Vice President Biden and Iraqi Prime Minister Nouri al-Maliki, speaking at a joint ceremony outside Baghdad on Thursday to commemorate the imminent end of the Iraq war, urged Iran and other neighboring countries not to attempt to exploit the departure of U.S. troops to expand their own influence here.

The ceremony was held in the al-Faw Palace, built by Saddam Hussein and now the U.S. military’s headquarters at Camp Victory, the nerve center of American power in Iraq for the past 81 / 2 years.

Within days, the vast camp that has been home to tens of thousands of U.S. troops over the years will be handed over to Iraqi control, U.S. military spokesman Col. Barry Johnson said, as the countdown begins in earnest for all U.S. troops to leave by the end of the month under the terms of the bilateral security agreement signed in 2008.

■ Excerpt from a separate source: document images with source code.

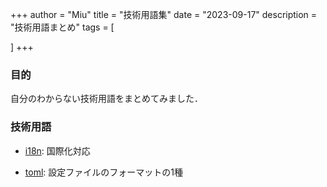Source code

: +++
author = "Miu"
title = "技術用語集"
date = "2023-09-17"
description = "技術用語まとめ"
tags = [
    
]
+++
### 目的

自分のわからない技術用語をまとめてみました．

### 技術用語

- [i18n](https://developer.mozilla.org/ja/docs/Glossary/I18N): 国際化対応
<!-- - [タイムゾーン]() -->
- [toml](https://www.pan0rama-blog.com/post/what-is-toml-file/): 設定ファイルのフォーマットの1種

There are just 12,000 U.S. troops left in Iraq, down from a peak of 170,000 in 2007, and Americans are at only six bases, down from more than 500 at the height of the war, Johnson said.

Concerns that neighboring Iran will seek to fill the vacuum left by the departing Americans are foremost in the minds of U.S. policymakers as upheaval in the region threatens to reignite the sectarian divide between Iraq’s dominant Shiites and the Sunnis ousted from power by the U.S.-led invasion.

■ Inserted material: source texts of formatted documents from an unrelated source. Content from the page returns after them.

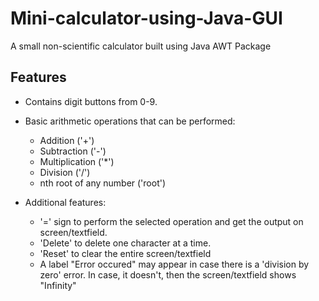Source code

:# Mini-calculator-using-Java-GUI
A small non-scientific calculator built using Java AWT Package

## Features

- Contains digit buttons from 0-9.

- Basic arithmetic operations that can be performed:
   
   + Addition ('+')
   + Subtraction ('-')
   + Multiplication ('*')
   + Division ('/')
   + nth root of any number ('root')
 
 - Additional features:
   
   + '=' sign to perform the selected operation and get the output on screen/textfield.
   + 'Delete' to delete one character at a time.
   + 'Reset' to clear the entire screen/textfield 
   + A label "Error occured" may appear in case there is a 'division by zero' error. In case, it doesn't, then the screen/textfield shows "Infinity"
   
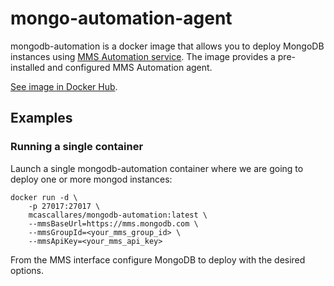 mongo-automation-agent
==================

mongodb-automation is a docker image that allows you to deploy MongoDB instances using [MMS Automation service](https://mms.mongodb.com). The image provides a pre-installed and configured MMS Automation agent.

[See image in Docker Hub](https://registry.hub.docker.com/u/mcascallares/mongodb-automation/).


Examples
--------

### Running a single container

Launch a single mongodb-automation container where we are going to deploy one or more mongod instances:

    docker run -d \
        -p 27017:27017 \
        mcascallares/mongodb-automation:latest \
        --mmsBaseUrl=https://mms.mongodb.com \
        --mmsGroupId=<your_mms_group_id> \
        --mmsApiKey=<your_mms_api_key>


From the MMS interface configure MongoDB to deploy with the desired options.
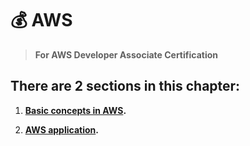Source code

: # **💰 AWS**

>**For AWS Developer Associate Certification**

## **There are 2 sections in this chapter:**

1. **[Basic concepts in AWS](Basic/README.md).**

2. **[AWS application](Application/README.md).**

Biden, who is on an unannounced visit here, referred to Iran in his speech to the gathering of top Iraqi officials, lawmakers and U.S. and Iraqi troops, saying he was confident Iraq did not want to substitute domination by one foreign power for that of another.

“The Iraqi people will not, have not, and will not again yield to any external domination, and they would never abide another nation violating their sovereignty by funding and directing militias that use Iraqi terrain for proxy battles that kill innocent Iraqi civilians,” he said.

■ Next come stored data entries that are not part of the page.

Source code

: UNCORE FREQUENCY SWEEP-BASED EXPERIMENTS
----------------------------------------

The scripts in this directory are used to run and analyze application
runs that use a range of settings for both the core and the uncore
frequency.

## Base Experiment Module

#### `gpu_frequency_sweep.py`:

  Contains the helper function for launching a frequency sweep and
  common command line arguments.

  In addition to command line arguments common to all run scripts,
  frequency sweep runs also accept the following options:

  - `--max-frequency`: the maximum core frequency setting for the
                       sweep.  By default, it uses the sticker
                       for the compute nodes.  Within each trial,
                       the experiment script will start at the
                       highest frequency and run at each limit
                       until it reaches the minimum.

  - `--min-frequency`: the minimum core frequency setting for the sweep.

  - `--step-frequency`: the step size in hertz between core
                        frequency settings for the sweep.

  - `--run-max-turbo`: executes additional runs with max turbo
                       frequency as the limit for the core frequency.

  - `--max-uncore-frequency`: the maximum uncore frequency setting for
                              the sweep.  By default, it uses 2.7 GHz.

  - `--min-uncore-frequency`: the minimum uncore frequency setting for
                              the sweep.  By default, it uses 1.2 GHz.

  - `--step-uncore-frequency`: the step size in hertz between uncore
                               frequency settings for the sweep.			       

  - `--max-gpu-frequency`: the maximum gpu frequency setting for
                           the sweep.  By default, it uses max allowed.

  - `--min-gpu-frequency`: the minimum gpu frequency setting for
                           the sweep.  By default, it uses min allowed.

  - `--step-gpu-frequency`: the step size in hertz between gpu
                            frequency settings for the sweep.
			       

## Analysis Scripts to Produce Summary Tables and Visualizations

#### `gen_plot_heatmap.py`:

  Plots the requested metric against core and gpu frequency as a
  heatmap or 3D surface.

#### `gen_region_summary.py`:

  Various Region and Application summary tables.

“Militias” is the term U.S. and Iraqi officials use to refer to the Shiite groups that took up arms in the early years of the war with support and funding from Shiite Iran. Some have continued to attack Americans even as they leave, targeting convoys with roadside bombs and firing rockets at the dwindling number of U.S. bases.

Maliki echoed the same sentiments in his speech, alluding to the way the Iranian-backed groups have cited the presence of America’s troops to justify violence.

“The withdrawal operation will take away all the slogans that some countries hide behind in order to interfere in the internal affairs of Iraq,” he said.

Reflecting concerns that some of Iraq’s other powerful neighbors, including Sunni Saudi Arabia and Turkey, will also compete to influence Iraq, Maliki said he wanted good relations with “all brotherly and friendly countries, especially the neighboring countries.”

As the ceremonies got underway, 20 people were reported killed in two separate attacks in the province of Diyala. A car bombing killed 13 people, and an attack on the homes of three Sunni Awakening fighters killed seven others, provincial police said.

The ending of the war “doesn’t mean that the threats are over,” Biden said. “But Iraqi security forces have been well-trained, prepared, and you are fully capable of meeting the challenges.”